*** Block opens ***

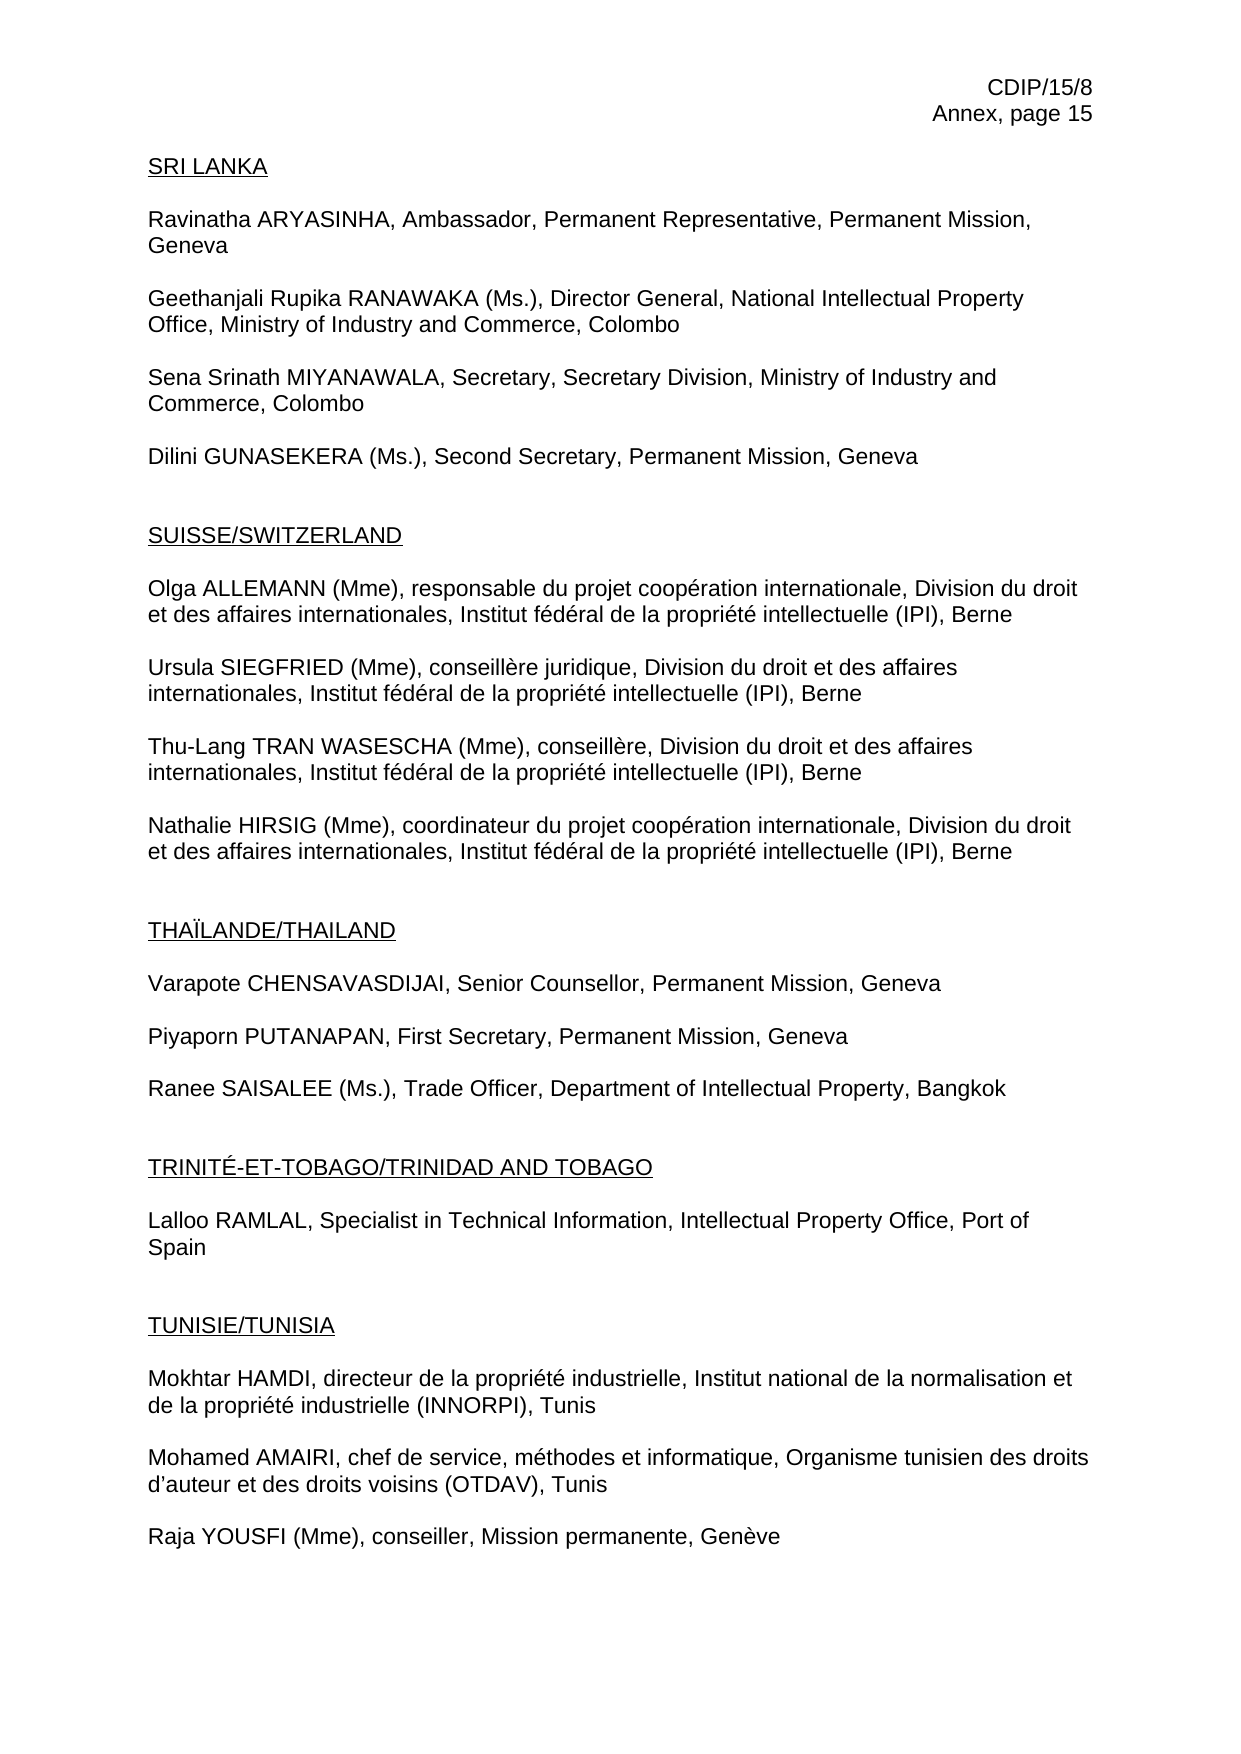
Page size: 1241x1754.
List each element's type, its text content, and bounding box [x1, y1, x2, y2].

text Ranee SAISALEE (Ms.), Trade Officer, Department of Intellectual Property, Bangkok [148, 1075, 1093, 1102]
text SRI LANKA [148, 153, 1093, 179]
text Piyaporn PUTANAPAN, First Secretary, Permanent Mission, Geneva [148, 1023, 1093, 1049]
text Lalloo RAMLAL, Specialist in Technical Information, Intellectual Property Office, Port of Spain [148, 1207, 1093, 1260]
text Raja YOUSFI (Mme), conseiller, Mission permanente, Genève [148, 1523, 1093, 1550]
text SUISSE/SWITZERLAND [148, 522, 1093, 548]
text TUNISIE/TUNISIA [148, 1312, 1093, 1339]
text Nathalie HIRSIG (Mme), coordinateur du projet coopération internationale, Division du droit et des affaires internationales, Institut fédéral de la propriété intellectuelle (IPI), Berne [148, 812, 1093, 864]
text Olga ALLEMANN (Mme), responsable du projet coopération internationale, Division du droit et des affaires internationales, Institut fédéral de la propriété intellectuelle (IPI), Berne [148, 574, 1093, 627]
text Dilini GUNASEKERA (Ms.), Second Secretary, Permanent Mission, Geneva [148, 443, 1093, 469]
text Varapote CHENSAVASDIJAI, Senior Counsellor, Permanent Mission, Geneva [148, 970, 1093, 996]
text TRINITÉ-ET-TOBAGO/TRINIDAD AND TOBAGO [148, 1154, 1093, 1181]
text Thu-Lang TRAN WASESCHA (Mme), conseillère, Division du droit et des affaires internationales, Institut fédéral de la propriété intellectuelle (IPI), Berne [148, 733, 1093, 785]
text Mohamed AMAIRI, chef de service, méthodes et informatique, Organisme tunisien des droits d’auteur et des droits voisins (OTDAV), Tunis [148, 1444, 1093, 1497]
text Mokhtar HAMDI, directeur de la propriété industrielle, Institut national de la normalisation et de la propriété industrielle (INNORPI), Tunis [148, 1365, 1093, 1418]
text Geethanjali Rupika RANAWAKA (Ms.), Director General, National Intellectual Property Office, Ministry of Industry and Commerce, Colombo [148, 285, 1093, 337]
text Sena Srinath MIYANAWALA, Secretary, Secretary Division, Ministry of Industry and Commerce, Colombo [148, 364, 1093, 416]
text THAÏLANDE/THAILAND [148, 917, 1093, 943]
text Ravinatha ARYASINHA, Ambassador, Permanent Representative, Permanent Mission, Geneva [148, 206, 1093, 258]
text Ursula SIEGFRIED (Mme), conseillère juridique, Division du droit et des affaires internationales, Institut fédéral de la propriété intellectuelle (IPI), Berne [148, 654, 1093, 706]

*** Block closes ***
*** Block opens ***

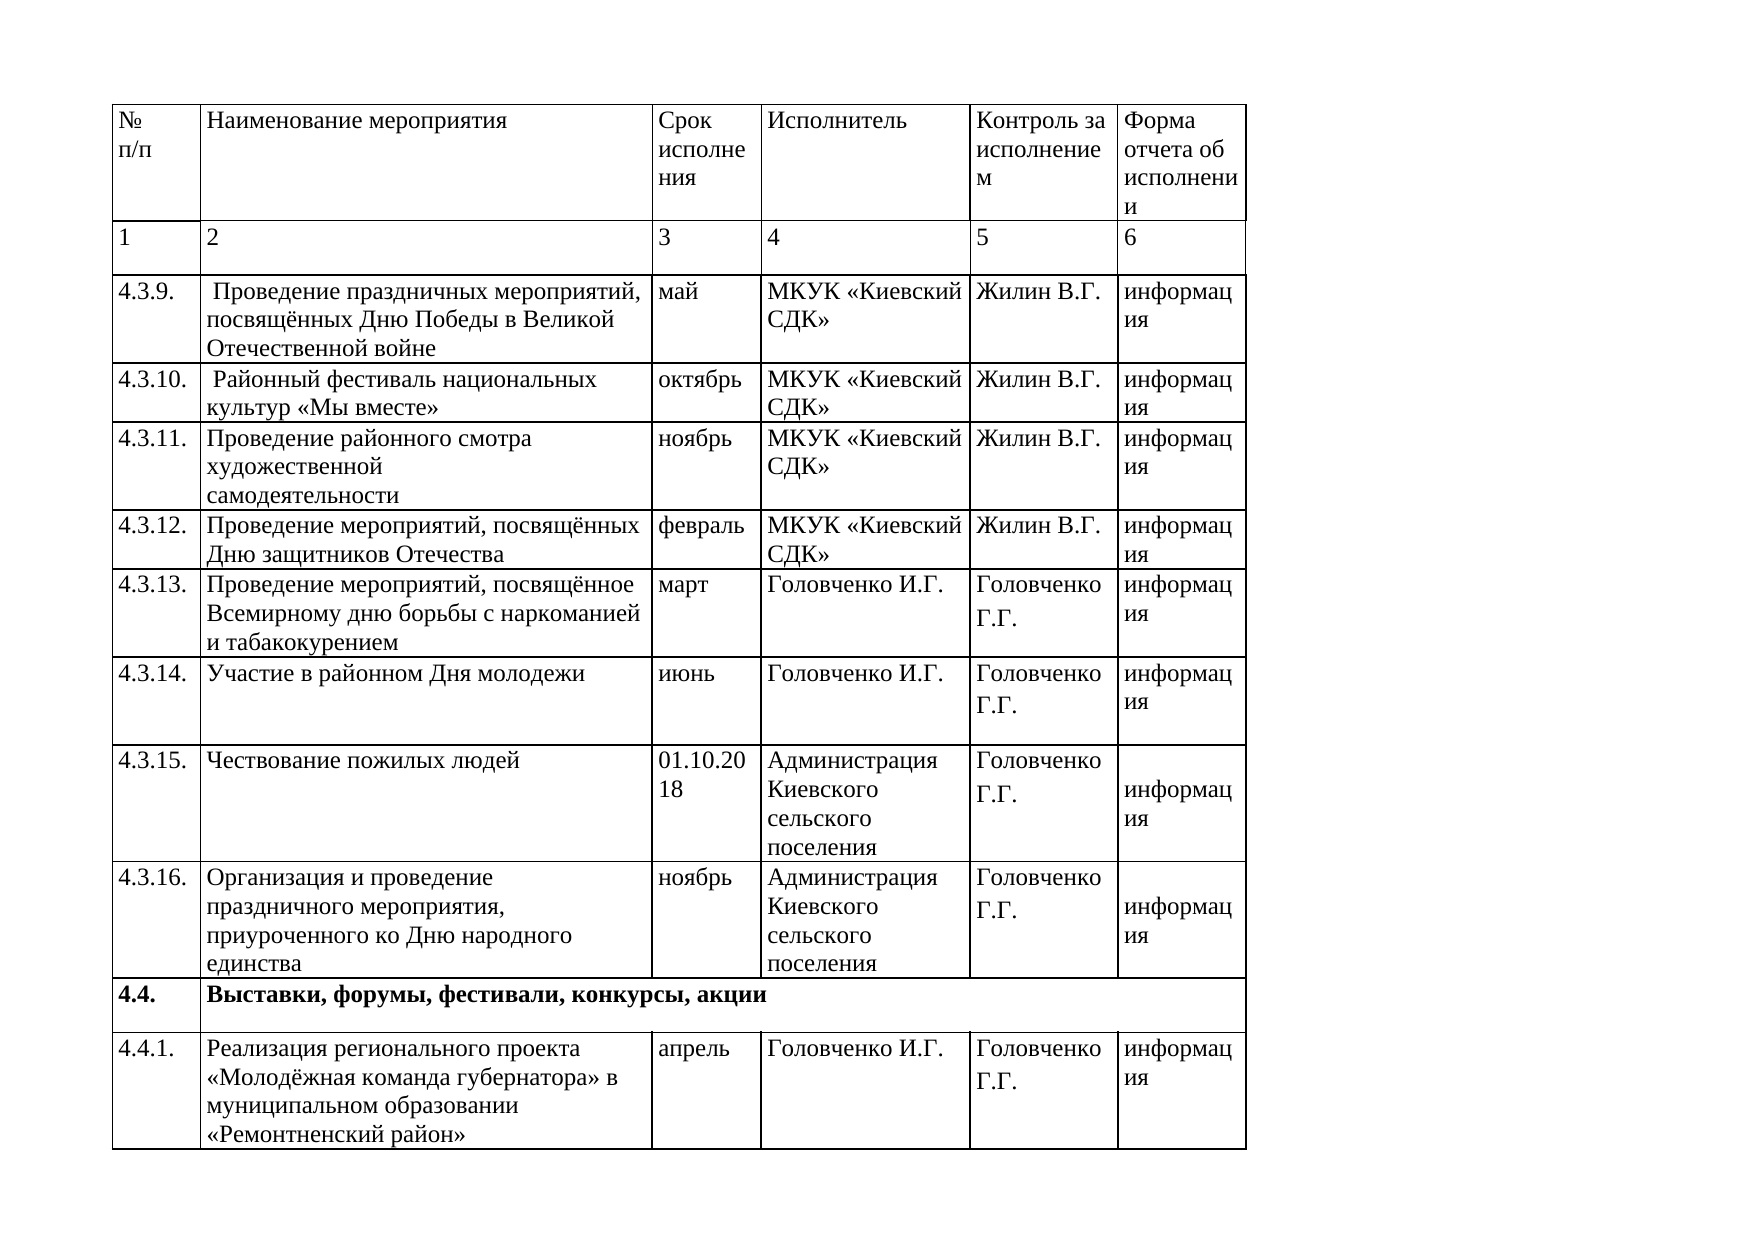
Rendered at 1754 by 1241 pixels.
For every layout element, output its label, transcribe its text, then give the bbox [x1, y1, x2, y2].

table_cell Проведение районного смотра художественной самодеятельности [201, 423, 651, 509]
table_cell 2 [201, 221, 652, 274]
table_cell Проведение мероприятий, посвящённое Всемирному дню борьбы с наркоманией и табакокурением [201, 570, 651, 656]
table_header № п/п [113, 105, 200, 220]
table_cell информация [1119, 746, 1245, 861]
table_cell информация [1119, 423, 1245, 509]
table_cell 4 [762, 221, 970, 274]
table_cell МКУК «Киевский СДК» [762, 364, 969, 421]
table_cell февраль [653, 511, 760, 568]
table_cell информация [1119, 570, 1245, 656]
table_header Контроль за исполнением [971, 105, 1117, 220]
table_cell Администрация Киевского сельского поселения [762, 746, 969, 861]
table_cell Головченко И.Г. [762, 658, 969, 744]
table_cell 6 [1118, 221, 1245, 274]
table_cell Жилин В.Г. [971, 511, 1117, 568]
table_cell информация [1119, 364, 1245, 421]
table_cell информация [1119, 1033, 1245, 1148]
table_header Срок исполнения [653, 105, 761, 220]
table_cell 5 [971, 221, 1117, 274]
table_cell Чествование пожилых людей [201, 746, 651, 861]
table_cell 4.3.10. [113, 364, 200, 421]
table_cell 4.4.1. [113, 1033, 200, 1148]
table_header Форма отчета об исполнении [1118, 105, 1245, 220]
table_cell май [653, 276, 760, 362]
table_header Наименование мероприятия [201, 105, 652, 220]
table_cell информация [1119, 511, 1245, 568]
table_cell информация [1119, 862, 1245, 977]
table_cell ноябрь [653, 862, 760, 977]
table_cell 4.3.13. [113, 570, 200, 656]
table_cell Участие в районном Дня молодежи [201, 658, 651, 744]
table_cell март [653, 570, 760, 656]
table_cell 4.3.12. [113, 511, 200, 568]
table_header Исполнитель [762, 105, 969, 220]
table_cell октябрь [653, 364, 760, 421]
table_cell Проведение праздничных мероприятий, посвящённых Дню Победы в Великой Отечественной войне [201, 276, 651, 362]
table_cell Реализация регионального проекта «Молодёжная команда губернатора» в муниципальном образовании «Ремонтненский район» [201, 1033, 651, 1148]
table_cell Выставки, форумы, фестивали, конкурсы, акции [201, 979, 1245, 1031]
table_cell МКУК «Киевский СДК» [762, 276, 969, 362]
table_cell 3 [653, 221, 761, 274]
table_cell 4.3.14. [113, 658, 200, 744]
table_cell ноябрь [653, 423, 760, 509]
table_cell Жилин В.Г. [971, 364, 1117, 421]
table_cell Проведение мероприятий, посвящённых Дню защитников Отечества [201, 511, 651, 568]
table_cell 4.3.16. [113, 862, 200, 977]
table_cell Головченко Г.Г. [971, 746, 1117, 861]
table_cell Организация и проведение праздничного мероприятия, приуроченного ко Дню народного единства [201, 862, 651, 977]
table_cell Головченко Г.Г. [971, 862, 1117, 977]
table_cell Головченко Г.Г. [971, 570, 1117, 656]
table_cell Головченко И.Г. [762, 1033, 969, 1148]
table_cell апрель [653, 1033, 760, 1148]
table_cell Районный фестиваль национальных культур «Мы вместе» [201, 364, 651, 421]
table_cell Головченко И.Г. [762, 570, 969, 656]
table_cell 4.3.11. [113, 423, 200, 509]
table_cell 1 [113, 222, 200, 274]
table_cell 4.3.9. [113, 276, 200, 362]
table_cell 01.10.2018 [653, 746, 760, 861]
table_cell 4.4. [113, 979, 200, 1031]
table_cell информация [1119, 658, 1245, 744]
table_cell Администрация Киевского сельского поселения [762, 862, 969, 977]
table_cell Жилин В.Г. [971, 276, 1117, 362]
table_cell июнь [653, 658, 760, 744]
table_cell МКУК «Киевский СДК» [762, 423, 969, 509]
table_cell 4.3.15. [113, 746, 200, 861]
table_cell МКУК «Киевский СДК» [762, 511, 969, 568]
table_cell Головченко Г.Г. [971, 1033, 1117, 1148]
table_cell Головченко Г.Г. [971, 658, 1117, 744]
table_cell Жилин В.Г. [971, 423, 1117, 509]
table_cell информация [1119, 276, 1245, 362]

*** Block closes ***

REQUIRED WORK -> If a line in the records contains the word "Администрация", copy it out.

RESULT FOR THIS EXERCISE ->
table_cell Администрация Киевского сельского поселения [762, 746, 969, 861]
table_cell Администрация Киевского сельского поселения [762, 862, 969, 977]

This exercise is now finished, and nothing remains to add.